Anderson, E. M. Sapper Royal Engineers Wounded.
Carruthers, R. G. Lance-corporal Tank Corps
Bromehead, C. E. N. Private Duke of Cornwall's Light Infantry Wounded.
Cunnington, C. H. Lieutenant Machine Gun Corps Invalided out of Army, Oct. 1917. Died 26 April, 1918.
Richey, J. E. Captain Royal Engineers Military Cross. Wounded.
Eastwood, T. Lance-corporal Royal Army Medical Corps (Sanitary Section)
Pocock, R. W. Lieutenant Royal Garrison Artillery
King, W. B. R. Captain Royal Welsh Fusiliers (attached to Engineer-in-Chief, G.H.Q.) Mentioned in despatches. O.B.E.
Wray, D. A. Lance-corporal Royal Army Medical Corps (Sanitary Section)
Read, H. H. Corporal Royal Fusiliers
Whitehead, T. H. Captain Suffolk Regiment (transferred to General List and attached to Intelligence Corps) Wounded.
Evans, R. du B. Captain Shropshire Light Infantry Wounded. Prisonerof War
Assistant Clerk
Frisby, P. A. Captain Suffolk Yeomanry
Fossil Collectors
Eckford, R. J. A. Corporal Royal Scots and Royal Engineers (Special Brigade) Wounded.
Manson, W. Deck Hand Royal Naval Reserve (T.)
Haldane, D. Lieutenant Royal Scots
General Assistants
Rhodes, J. Corporal Royal Air Force
Stewart, A. P. Private Royal Scots
Attendants
Morgan, S.W. Reg. Qrtr.- Mstr. Sgt. London Regiment (London Irish Rifles)
Cooper, G. L. Corporal Royal Engineers (Carrier Pigeon Service)
Hepple, D. W. Private 18th Hussars Wounded. Prisoner of War.
Draughtsmen
Torkington, G. G. Private Cameron Highlanders Wounded.
Bruce, W. G. Lance-Corporal Royal Engineers (Field Survey Battn.)

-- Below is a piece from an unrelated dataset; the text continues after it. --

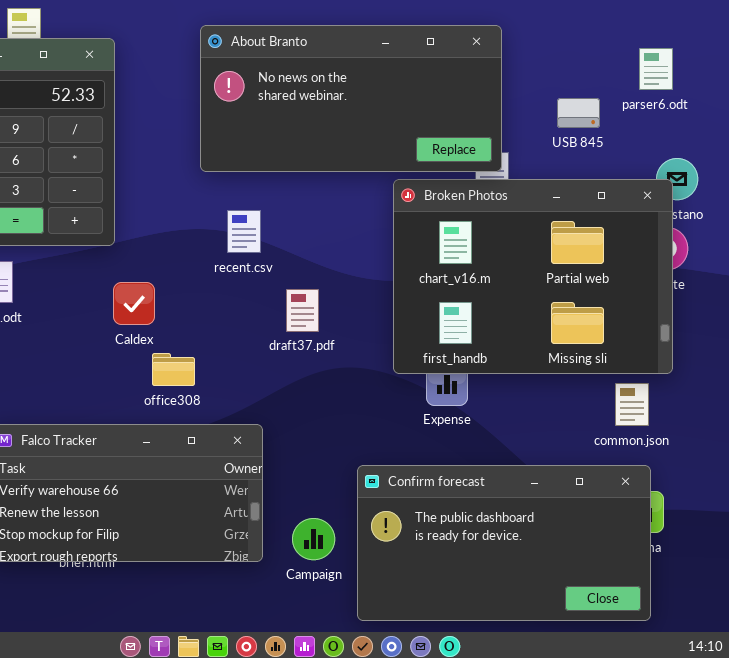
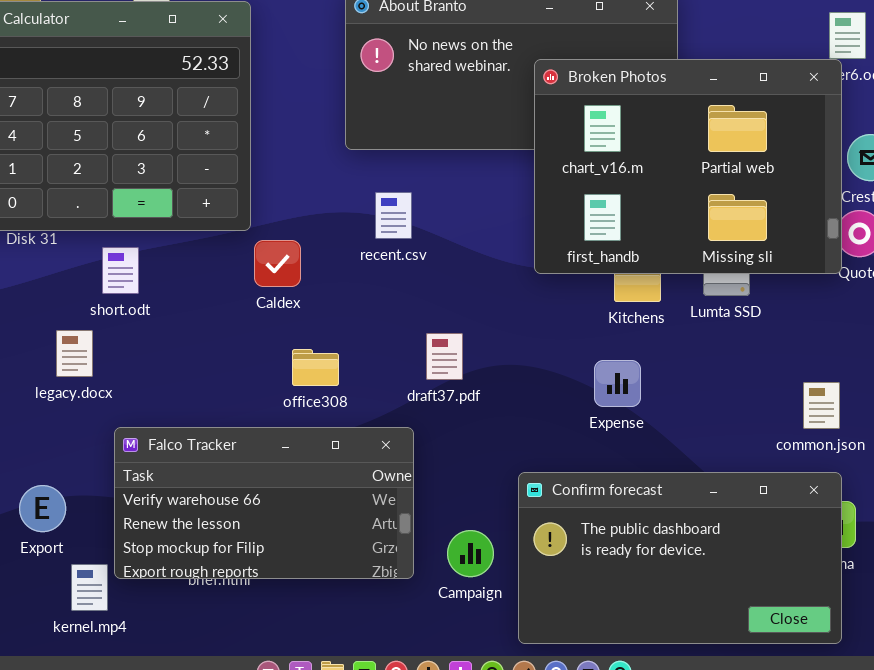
Broken Photos: [393,179,673,374] -> [534,59,842,274], moved
Caldex: [113,282,155,325] -> [254,240,301,287], moved
draft37.pdf: [286,289,319,332] -> [426,333,463,380], moved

Trowbridge, H. G. S. Bombardier Royal Field Artillery
Kidd, J. Corporal Royal Engineers
Labourers
Wheaton, E. Sergeant 3rd Hussars
Brooker, J. F. Corporal King's Own Scottish Borderers

Design of aircraft compasses

In September 1916 the Geological Survey was contacted by the Admiralty Compass Department asking for assistance with the design of aircraft compasses. The problem was with the compass point and cup which were part of the bearing that allowed the compass needle to move. Herbert H Thomas, a petrographer at the Survey, was given the task of finding a solution. The point and cup were both made out of sapphire, which caused the point to develop flaws and cracks. The answer was to still have the cup made out of sapphire but to use agate for the point.